In just a few years’ time Weldon will spar with the jackals of the industry, rub shoulders with dangerous men, and win and lose fortunes twice over. But it is the prospect of losing his one true love that will spur his most reckless, courageous act yet—one that takes its inspiration from that encounter long ago with the outlaws of his youth.

A tender love story and pulse-pounding thriller that crosses continents and decades of American history, Wayfaring Stranger “is a sprawling historical epic full of courage and loyalty and optimism and good-heartedness that reads like an ode to the American Dream”

Thus far...thus good. :) (Although, having seen pics of Bonnie Parker, (Faye Dunaway she wasn't), I'm not sure I concur with his comparisons.)
 
I just finished a couple of enjoyable SF books. All Systems Red, by Martha Wells is a Nebula and Hugo winning novella that is the first in the Murderbot Diaries series. The protagonist is an AI cyborg who has hacked his controller and become a free agent. Lightweight reading but enjoyable.

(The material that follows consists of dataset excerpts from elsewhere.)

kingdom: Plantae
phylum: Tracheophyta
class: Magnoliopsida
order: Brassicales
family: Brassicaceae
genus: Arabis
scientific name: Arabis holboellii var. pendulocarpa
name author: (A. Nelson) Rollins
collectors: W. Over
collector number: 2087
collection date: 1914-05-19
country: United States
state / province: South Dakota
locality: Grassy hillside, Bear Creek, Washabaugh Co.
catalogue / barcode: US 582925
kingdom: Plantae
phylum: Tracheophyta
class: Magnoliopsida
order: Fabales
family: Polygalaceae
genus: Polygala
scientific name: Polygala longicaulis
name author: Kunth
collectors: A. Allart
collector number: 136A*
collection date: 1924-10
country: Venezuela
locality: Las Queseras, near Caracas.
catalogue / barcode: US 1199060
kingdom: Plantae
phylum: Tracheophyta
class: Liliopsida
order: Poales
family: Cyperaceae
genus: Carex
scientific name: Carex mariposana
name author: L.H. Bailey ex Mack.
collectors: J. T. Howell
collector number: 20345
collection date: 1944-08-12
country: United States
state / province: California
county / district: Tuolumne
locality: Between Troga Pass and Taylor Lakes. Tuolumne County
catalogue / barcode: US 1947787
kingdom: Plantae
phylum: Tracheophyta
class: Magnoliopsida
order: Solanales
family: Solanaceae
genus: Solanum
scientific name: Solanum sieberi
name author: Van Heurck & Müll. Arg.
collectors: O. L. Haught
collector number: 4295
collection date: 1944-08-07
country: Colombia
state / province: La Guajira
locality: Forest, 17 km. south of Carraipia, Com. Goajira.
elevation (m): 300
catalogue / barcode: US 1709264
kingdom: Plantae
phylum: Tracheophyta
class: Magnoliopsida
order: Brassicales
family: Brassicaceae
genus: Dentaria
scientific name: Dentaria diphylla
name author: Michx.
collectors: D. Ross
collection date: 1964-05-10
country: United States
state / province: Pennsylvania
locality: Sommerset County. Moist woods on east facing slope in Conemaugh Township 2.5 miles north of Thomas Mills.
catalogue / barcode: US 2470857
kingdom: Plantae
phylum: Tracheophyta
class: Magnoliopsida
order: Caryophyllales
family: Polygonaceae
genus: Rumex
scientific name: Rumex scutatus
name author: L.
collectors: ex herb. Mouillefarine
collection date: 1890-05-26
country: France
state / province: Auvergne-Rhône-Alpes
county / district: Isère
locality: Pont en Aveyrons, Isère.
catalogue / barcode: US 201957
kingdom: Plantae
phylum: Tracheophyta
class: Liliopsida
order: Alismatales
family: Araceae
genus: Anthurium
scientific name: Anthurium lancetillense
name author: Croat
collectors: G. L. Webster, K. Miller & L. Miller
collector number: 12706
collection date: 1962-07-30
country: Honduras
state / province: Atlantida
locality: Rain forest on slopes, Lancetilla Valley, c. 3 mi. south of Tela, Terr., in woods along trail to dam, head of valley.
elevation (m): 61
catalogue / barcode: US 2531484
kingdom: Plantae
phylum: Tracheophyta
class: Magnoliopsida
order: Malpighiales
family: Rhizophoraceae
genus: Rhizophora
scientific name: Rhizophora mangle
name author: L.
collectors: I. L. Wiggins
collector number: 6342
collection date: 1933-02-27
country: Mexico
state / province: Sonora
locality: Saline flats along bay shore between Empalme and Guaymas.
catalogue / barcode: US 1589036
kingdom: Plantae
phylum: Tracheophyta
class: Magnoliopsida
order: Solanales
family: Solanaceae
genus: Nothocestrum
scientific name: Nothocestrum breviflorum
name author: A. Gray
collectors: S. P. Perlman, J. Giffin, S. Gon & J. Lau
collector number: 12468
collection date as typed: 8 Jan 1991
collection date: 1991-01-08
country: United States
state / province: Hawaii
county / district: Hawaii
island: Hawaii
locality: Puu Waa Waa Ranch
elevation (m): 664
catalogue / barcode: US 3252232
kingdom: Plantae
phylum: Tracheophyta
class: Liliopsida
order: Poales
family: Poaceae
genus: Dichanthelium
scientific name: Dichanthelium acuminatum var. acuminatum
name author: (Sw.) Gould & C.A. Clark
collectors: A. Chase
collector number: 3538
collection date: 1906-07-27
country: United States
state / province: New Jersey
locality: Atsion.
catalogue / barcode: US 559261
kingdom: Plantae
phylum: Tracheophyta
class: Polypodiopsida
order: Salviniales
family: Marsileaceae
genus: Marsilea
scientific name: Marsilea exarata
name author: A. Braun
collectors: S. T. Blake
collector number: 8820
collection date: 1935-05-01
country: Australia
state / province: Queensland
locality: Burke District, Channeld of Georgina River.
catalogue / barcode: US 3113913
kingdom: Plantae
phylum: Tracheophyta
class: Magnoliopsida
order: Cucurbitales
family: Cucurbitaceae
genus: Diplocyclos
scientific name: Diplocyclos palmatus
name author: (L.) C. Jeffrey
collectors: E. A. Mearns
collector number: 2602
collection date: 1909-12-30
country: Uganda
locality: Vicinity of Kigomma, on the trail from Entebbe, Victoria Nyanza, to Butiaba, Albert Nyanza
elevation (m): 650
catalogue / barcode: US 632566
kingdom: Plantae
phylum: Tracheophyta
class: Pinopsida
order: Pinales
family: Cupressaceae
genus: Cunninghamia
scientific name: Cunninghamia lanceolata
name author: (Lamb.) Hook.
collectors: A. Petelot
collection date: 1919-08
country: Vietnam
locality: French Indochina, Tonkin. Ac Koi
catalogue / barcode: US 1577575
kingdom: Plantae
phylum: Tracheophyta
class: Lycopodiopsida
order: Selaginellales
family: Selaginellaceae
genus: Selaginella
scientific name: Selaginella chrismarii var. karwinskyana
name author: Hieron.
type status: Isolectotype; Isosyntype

Piranesi, by Susanna Clark, is hard to pin down. It is a poetic fantasy set in a bizarre world. It has recieved rave reviews. I enjoyed it but only to a degree since fantasies are not my regular cup of tea.

I'm about half way through Michael J Fox's latest, No Time like the Future. This is the first of his books I have tried and it is excellent. Quite a guy. In the NYT's words: "A moving account of resilience, hope, fear and mortality, and how these things resonate in our lives, by actor and advocate Michael J. Fox."
 
Reading Yiddish for Pirates by Gary Barwin....

Loved this book! A funny/tragic Jewish Ulyssean Odyssey narrated by a multilingual African Grey....for me it's a keeper to be revisited.
 
I just finished a couple of enjoyable SF books. All Systems Red, by Martha Wells is a Nebula and Hugo winning novella that is the first in the Murderbot Diaries series. The protagonist is an AI cyborg who has hacked his controller and become a free agent. Lightweight reading but enjoyable.

I finished that whole series (the novellas and the novel). Very light but enjoyable as you say and it gets better with each passing story as the author got more comfortable with the "universe" she fashioned.

Reminds me of the simpler sci-fi of my youth.
 
I finished that whole series (the novellas and the novel). Very light but enjoyable as you say and it gets better with each passing story as the author got more comfortable with the "universe" she fashioned.

Reminds me of the simpler sci-fi of my youth.
Glad to here it there is a sixth installment coming in April.